Toronto versus Austin: How City Regulations Can Make or Break Ridesharing

— May 31, 2016

Electric Vehicle 2Ridesharing apps such as Uber and Lyft are often less expensive and more convenient (i.e., faster responding) than taxis. This has resulted in an explosion of ridesharing businesses over the past several years; Uber alone is estimated to be worth over $60 billion. However, the rapid global expansion of ridesharing services has created a legal quandary in jurisdictions all across the world. In the United States alone, Uber is involved in over 150 lawsuits. While the conflicts between municipalities and ridesharing companies can be complex, the essential argument often boils down to this: Are ridesharing companies a distinct legal entity with their own set of rules, or should they be regulated like traditional taxi cab organizations?

A Tale of Two Cities

Two major cities with large ridesharing presences—Toronto, Ontario and Austin, Texas—were both recently met with threats of complete operational shutdown by ridesharing companies. Proposed regulations by both cities were deemed to be unfair by the industry if enacted. In Toronto, the regulations implemented ended up being reasonable enough for Uber to continue offering its services in the city. The same cannot be said for Austin, however, as both Uber and Lyft have completely ceased operations in the city, citing overly burdensome regulations.

To see how the regulations in Toronto were acceptable to the ridesharing companies and the ones in Austin were not, let’s examine some of the key measures instituted by both cities. In Toronto, numerous key regulations were introduced to level the playing field between Uber and established taxi services:

  • Taxis are now able to offer discounted rates (similar to Uber)
  • Taxis are now able to implement fare hikes during peak hours (similar to Uber)
  • UberX* fares will increase (must charge same base fare of $3.25 per ride as taxis, with a licensing fee of $0.30 per ride)
  • UberX drivers will have to pass a city-mandated background screening
  • UberX drivers need to have $2 million in insurance coverage and all-weather tires for winter
  • UberX vehicles must display some type of signage for identification (i.e., magnetic placard)

*UberX, where drivers use their private vehicles to transport passengers, is the cheapest and most common service from Uber. Some rules may differ for UberXL, UberSelect, UberBlack, and UberPool services.

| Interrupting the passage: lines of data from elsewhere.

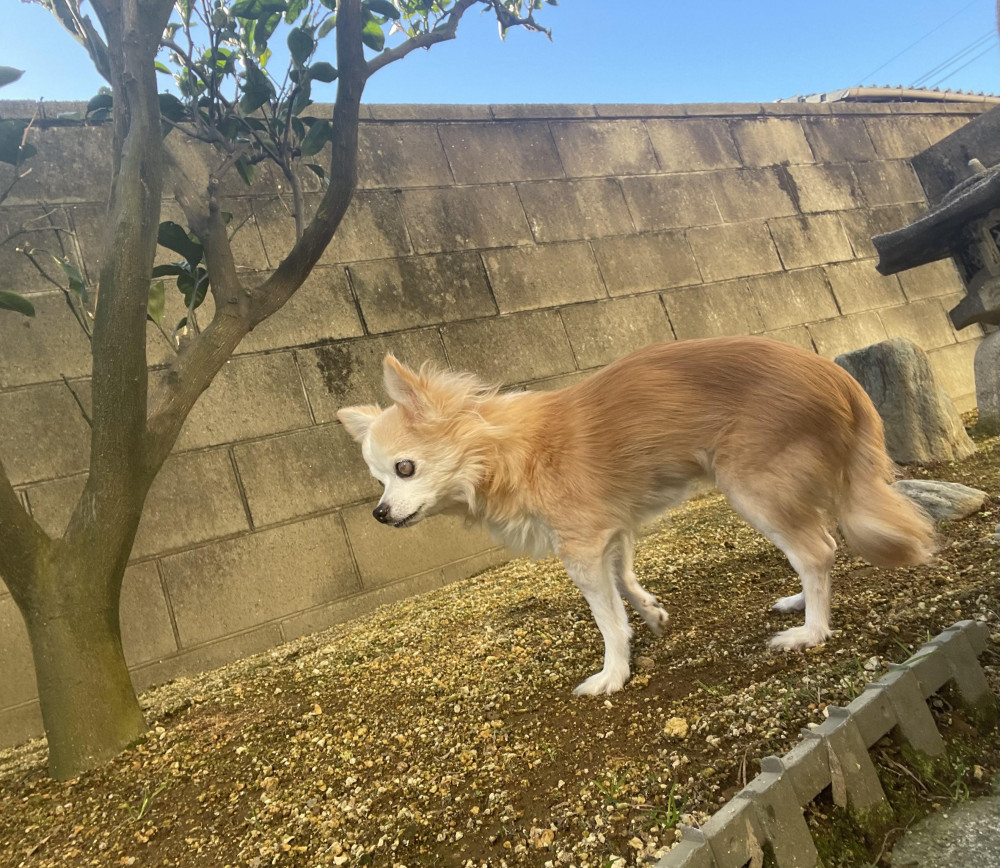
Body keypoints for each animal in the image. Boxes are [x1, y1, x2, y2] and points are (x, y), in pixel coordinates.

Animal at [338, 336, 936, 696]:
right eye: (378, 480)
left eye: (405, 468)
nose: (379, 513)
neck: (505, 448)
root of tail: (841, 381)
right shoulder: (612, 526)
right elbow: (625, 579)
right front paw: (651, 614)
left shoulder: (579, 546)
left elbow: (606, 617)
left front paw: (613, 673)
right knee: (819, 544)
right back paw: (799, 600)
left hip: (752, 487)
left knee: (817, 549)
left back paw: (810, 631)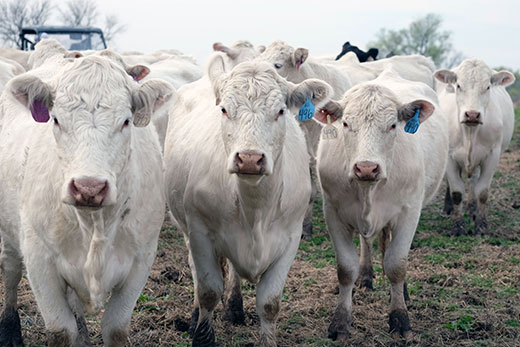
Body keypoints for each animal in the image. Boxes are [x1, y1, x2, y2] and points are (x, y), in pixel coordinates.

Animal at [0, 55, 174, 346]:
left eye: (126, 121)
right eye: (56, 120)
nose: (88, 187)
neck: (95, 224)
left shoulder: (141, 260)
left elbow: (115, 328)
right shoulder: (39, 260)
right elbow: (61, 330)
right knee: (11, 272)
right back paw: (10, 330)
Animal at [165, 57, 332, 347]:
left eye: (280, 111)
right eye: (224, 109)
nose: (250, 159)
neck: (256, 210)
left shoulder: (290, 239)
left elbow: (270, 303)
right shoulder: (200, 233)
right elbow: (208, 291)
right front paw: (202, 336)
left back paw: (234, 309)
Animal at [314, 70, 448, 342]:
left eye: (393, 125)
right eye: (346, 124)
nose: (366, 168)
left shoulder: (409, 213)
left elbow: (396, 264)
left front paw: (399, 318)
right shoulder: (334, 212)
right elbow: (345, 268)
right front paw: (340, 322)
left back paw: (401, 293)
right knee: (368, 243)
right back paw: (365, 276)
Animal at [432, 58, 512, 235]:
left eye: (487, 87)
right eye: (458, 85)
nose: (472, 115)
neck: (470, 131)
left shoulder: (492, 155)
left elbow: (482, 191)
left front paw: (481, 226)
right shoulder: (450, 157)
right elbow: (456, 192)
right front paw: (457, 227)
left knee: (474, 181)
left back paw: (472, 209)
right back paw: (448, 209)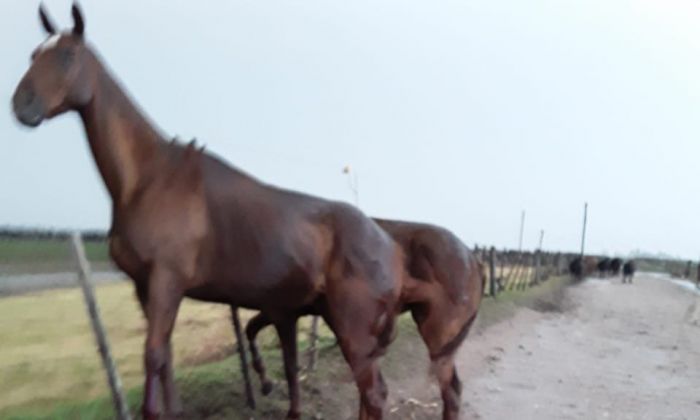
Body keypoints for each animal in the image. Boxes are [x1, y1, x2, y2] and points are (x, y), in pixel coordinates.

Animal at [12, 4, 404, 418]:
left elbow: (153, 356)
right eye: (34, 55)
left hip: (352, 324)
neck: (150, 178)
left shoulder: (167, 281)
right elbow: (165, 358)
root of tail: (389, 244)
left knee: (373, 392)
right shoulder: (145, 287)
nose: (22, 106)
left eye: (68, 55)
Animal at [241, 218, 482, 420]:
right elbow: (251, 329)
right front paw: (266, 383)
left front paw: (270, 387)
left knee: (449, 392)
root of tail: (472, 259)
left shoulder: (283, 311)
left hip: (436, 337)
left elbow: (287, 364)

While Austin had proposed rules that are similar to the regulations instituted in Toronto, the city added additional measures such as the mandatory fingerprinting of drivers, restrictions on where drivers can pick up and drop off passengers, and a time-consuming data reporting scheme. These seem to have been the deal-breaking regulations for Uber and Lyft.

Finding the Right Balance

Ridesharing companies undoubtedly enjoy benefits that are absent to traditional taxi cab companies due to the inherent advantages of the shared mobility business model. However, ridesharing deserves some recognition for innovating in an industry that has been relatively unchanged and void of outside competition for decades. Ensuring that city regulations aren’t overly burdensome on ridesharing companies is important — thousands of residents in Austin have been deprived a source of income, while many more have been deprived of a service that was improving mobility, reducing incidents of drunk driving, and expanding transportation options to underserved parts of the city.

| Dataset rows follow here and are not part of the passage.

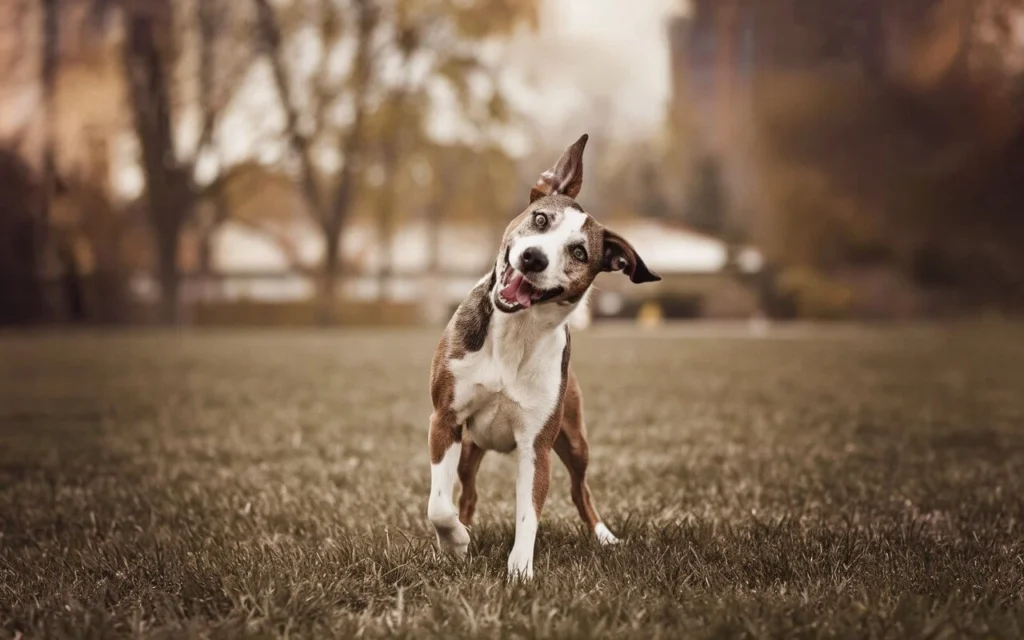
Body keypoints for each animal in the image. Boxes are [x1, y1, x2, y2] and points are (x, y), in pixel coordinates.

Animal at [425, 133, 659, 577]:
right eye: (540, 220)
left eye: (580, 252)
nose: (533, 257)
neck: (516, 331)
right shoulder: (446, 419)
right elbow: (438, 506)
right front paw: (455, 542)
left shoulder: (536, 447)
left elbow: (528, 514)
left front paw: (520, 572)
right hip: (471, 448)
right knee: (467, 493)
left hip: (575, 440)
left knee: (581, 490)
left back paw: (604, 536)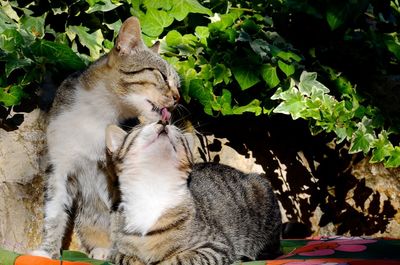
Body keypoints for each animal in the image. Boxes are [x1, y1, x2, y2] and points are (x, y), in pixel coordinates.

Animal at [30, 17, 180, 260]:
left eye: (178, 84)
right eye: (163, 76)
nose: (178, 97)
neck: (98, 114)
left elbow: (119, 219)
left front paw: (119, 252)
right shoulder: (59, 166)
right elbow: (54, 213)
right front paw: (47, 251)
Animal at [106, 118, 282, 264]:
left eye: (177, 131)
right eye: (140, 127)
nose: (163, 120)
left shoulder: (216, 246)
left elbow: (180, 260)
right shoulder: (116, 252)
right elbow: (126, 258)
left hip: (261, 188)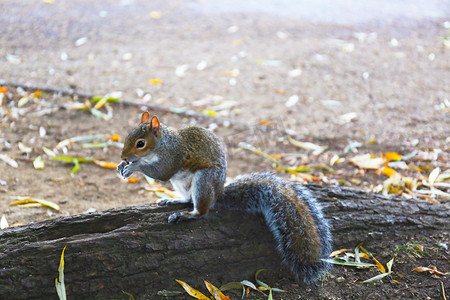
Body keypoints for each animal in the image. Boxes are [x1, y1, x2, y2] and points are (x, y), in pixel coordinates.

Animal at [118, 112, 332, 284]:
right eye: (127, 135)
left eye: (140, 143)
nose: (123, 157)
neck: (162, 144)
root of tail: (218, 193)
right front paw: (123, 166)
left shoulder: (173, 157)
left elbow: (161, 172)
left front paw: (134, 166)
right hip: (182, 185)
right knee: (188, 199)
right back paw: (173, 200)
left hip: (203, 180)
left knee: (201, 210)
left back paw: (186, 215)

Conversely, it is important that ridesharing companies are regulated to ensure safety for passengers and so that traditional taxi companies aren’t operating on a completely different regulatory playing field. Toronto seems to have found a reasonable balance that allows both types of businesses to operate on a similar set of rules while also recognizing the clear distinctions in service delivery and organizational structure between ridesharing and traditional taxi services.